'Vacne' – that's acne on your vagina – is a thing…and these are the best treatments

And as if having it on your face wasn't bad enough, it can pop up in the most unexpected and frustrating of places.

The common skin condition causes spots, oily skin and sometimes skin that is hot or painful to touch and tends to be caused by hormonal changes (although it can also be genetic).

Spots occur when bacteria enter our pores and mix with dirt and the natural oils in our skin, this can block the pores and cause pimples to appear.

You can get it on your back and your butt…and also vagina.

What is 'vacne'?

If you think about it, our vaginas are the perfect environment for developing spots because it's covered in hair follicles and sweat glands, and tends to be wrapped in tight clothing which doesn't give them a chance to breathe.

Add the fact that its close to the anus and regularly has to deal with urine, and you've ticked every box for developing acne.

Often, spots and bumps are caused by folliculitis, which is when a hair becomes ingrown and triggers inflammation and a build up of bacteria.

Unlike folliculitis which can happen anywhere you have the potential to grow hair, regular blackheads tend to pop up on your bikini line. And actual acne tends to involve spots which contain pus.

The place you'll never find a pimple, however, is at the opening of your vagina. If you do see something amiss that close, it could be a sign of something else so you might want to get yourself checked out at your nearest GUM clinic.

How can you stop yourself from getting it?

Dr Vanessa Mackay from the Royal College of Obstetricians and Gynaecologists (RCOG) previously told The Sun that you're more likely to get spots down there if you wax or shave.

“Pubic hair offers a natural barrier to keep things clean, to decrease contact with viruses and bacteria, and to protect the tender skin of the area.

"While protecting against diseases and skin problems, pubic hair also prevents foreign particles like dust and pathogenic bacteria from entering the body, and helps to control the moisture of the area which decreases the chances of yeast infections.

“If women shave their pubic hair, they are putting themselves at a higher risk of contracting

venereal disease, like genital warts.

"Although pubic hair doesn’t completely prevent STIs, it helps avoid skin on skin contact with someone who may already have it.


PIMPLE STOPPER How can I get rid of adult acne? Here are eight of the best treatments to banish the blemishes


"Removing pubic hair also irritates and inflames the hair follicles left behind, leaving microscopic open wounds.

"When that irritation is combined with the warm moist environment of the genitals, it becomes a happy culture medium for bacterial pathogens.”

Is it treatable?

• **Data to examine**

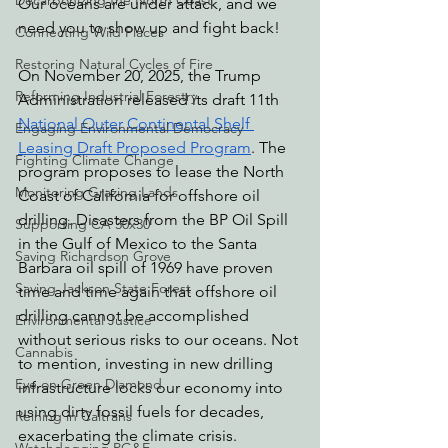
Decarbonizing the North Coast
Our oceans are under attack, and we 
need you to show up and fight back!
Connecting Wild Places
Restoring Natural Cycles of Fire
On November 20, 2025, the Trump 
Reforming Industrial Forestry
Administration released its draft 11th 
National Outer Continental Shelf 
Engaging Environmental Democracy
Leasing Draft Proposed Program
. The 
Fighting Climate Change
program proposes to lease the North 
Monitoring Grazing Lands
Coast of California for offshore oil 
drilling. Disasters from the BP Oil Spill 
Supporting CA 30x30
in the Gulf of Mexico to the Santa 
Saving Richardson Grove
Barbara oil spill of 1969 have proven 
Saving Jackson State Forest
time and time again that offshore oil 
drilling cannot be accomplished 
Environmental Justice
without serious risks to our oceans. Not 
Cannabis
to mention, investing in new drilling 
Eye on Green Diamond
infrastructure locks our economy into 
using dirty fossil fuels for decades, 
Reining in Caltrans
exacerbating the climate crisis. 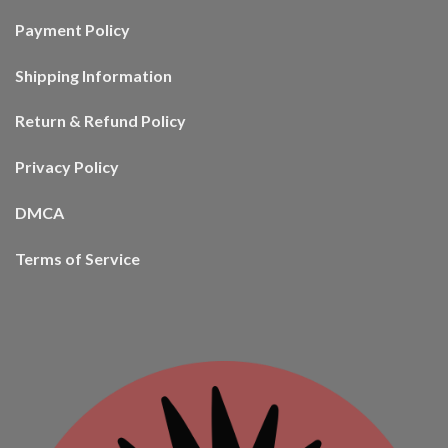
Payment Policy
Shipping Information
Return & Refund Policy
Privacy Policy
DMCA
Terms of Service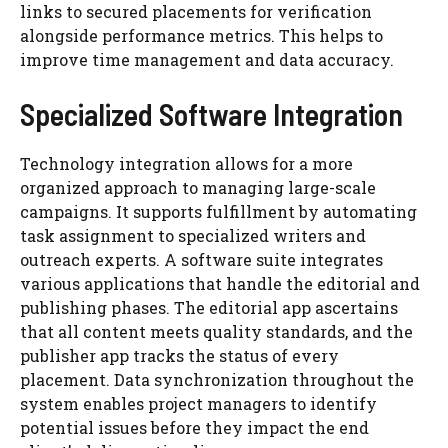
links to secured placements for verification
alongside performance metrics. This helps to
improve time management and data accuracy.
Specialized Software Integration
Technology integration allows for a more
organized approach to managing large-scale
campaigns. It supports fulfillment by automating
task assignment to specialized writers and
outreach experts. A software suite integrates
various applications that handle the editorial and
publishing phases. The editorial app ascertains
that all content meets quality standards, and the
publisher app tracks the status of every
placement. Data synchronization throughout the
system enables project managers to identify
potential issues before they impact the end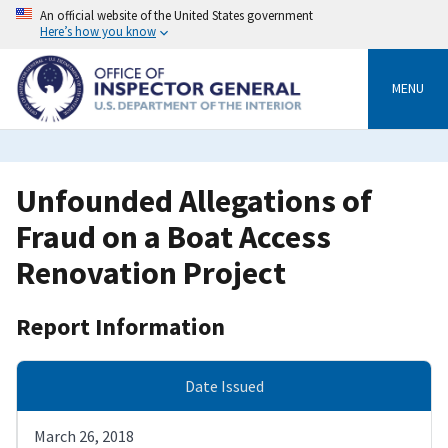
Skip
An official website of the United States government
to
Here’s how you know
main
content
MENU
Unfounded Allegations of
Fraud on a Boat Access
Renovation Project
Report Information
Date Issued
March 26, 2018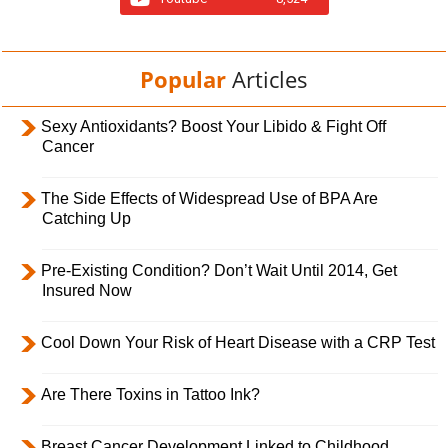
Popular
Articles
Sexy Antioxidants? Boost Your Libido & Fight Off
Cancer
The Side Effects of Widespread Use of BPA Are
Catching Up
Pre-Existing Condition? Don’t Wait Until 2014, Get
Insured Now
Cool Down Your Risk of Heart Disease with a CRP Test
Are There Toxins in Tattoo Ink?
Breast Cancer Development Linked to Childhood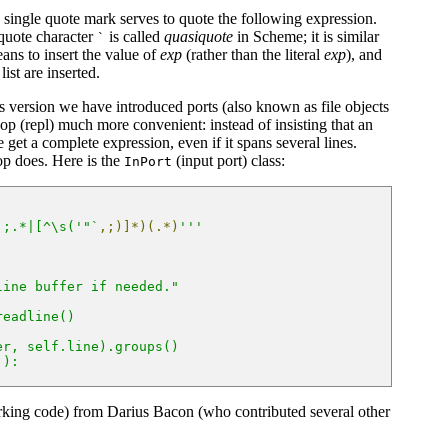
e single quote mark serves to quote the following expression.
quote character
is called
quasiquote
in Scheme; it is similar
`
ns to insert the value of
exp
(rather than the literal
exp
), and
list are inserted.
his version we have introduced ports (also known as file objects
op (repl) much more convenient: instead of insisting that an
get a complete expression, even if it spans several lines.
op does. Here is the
(input port) class:
InPort
|;.*|[^\s('"`
,;)]*)(.*)
'''
line buffer if needed."
readline()
er, self.line).groups()
'):
rking code) from Darius Bacon (who contributed several other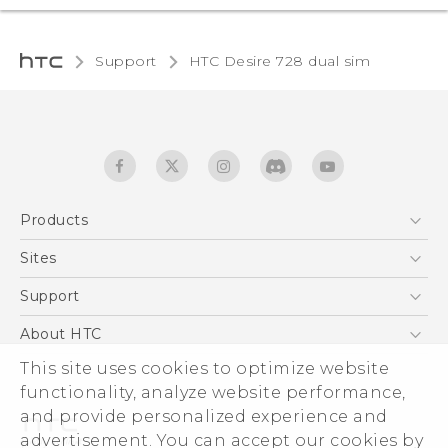
Support
HTC Desire 728 dual sim‎
Products
5G
Sites
English - Quick start guide
Smartphones
English - User manual
HTC Dev
Support
EXODUS
HTC Research
Support Center
About HTC
Accessories
Warranty Statement
This site uses cookies to optimize website
ESG
VIVE
functionality, analyze website performance,
Service Bulletin
Investor
and provide personalized experience and
Privacy Policy
advertisement. You can accept our cookies by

• **Exercise instructions**
(A) From the article on vaginal acne, list the reasons it gives for why the vagina is an ideal place for spots to develop.
(B) Write the next part of the article on vaginal acne, starting right after its final heading, "Is it treatable?"

• **Set of answers**
(A)
- It is covered in hair follicles.
- It has sweat glands.
- It tends to be wrapped in tight clothing that doesn't let it breathe.
- It is close to the anus.
- It regularly has to deal with urine.

(B)
Thankfully, yes. All you've got to do is work out what's causing the breakout and then you can go about treating it.

But if you really are suffering from acne then you should treat it exactly like the spots on your face.

The golden rule is not to pick at your spots because you'll only end up infecting them with bacteria.

And whatever you do, do not stick any acne creams anywhere up your actual vagina.

Spots on your vulva (that's the fleshy bit that covers your pubic bone) is one thing, but the vaginal canal is mega sensitive – you don't want to be putting any chemicals anywhere near it.

The vagina is really clever because it self-cleans. Start throwing acne treatments in there and you stop it from doing its job.

Dr Mackay explained: "It contains good bacteria, which are there to protect it.

"If these bacteria are disturbed it can lead to infection, such as bacterial vaginosis or thrush, and inflammation.

“It's a good idea to avoid perfumed soaps, gels and antiseptics as these can affect the healthy balance of bacteria and pH levels in the vagina and cause irritation.

"Use plain, unperfumed soaps to wash the area around the vagina, known as the vulva, not inside it, gently every day.

"During your period, washing more than once a day may be helpful.”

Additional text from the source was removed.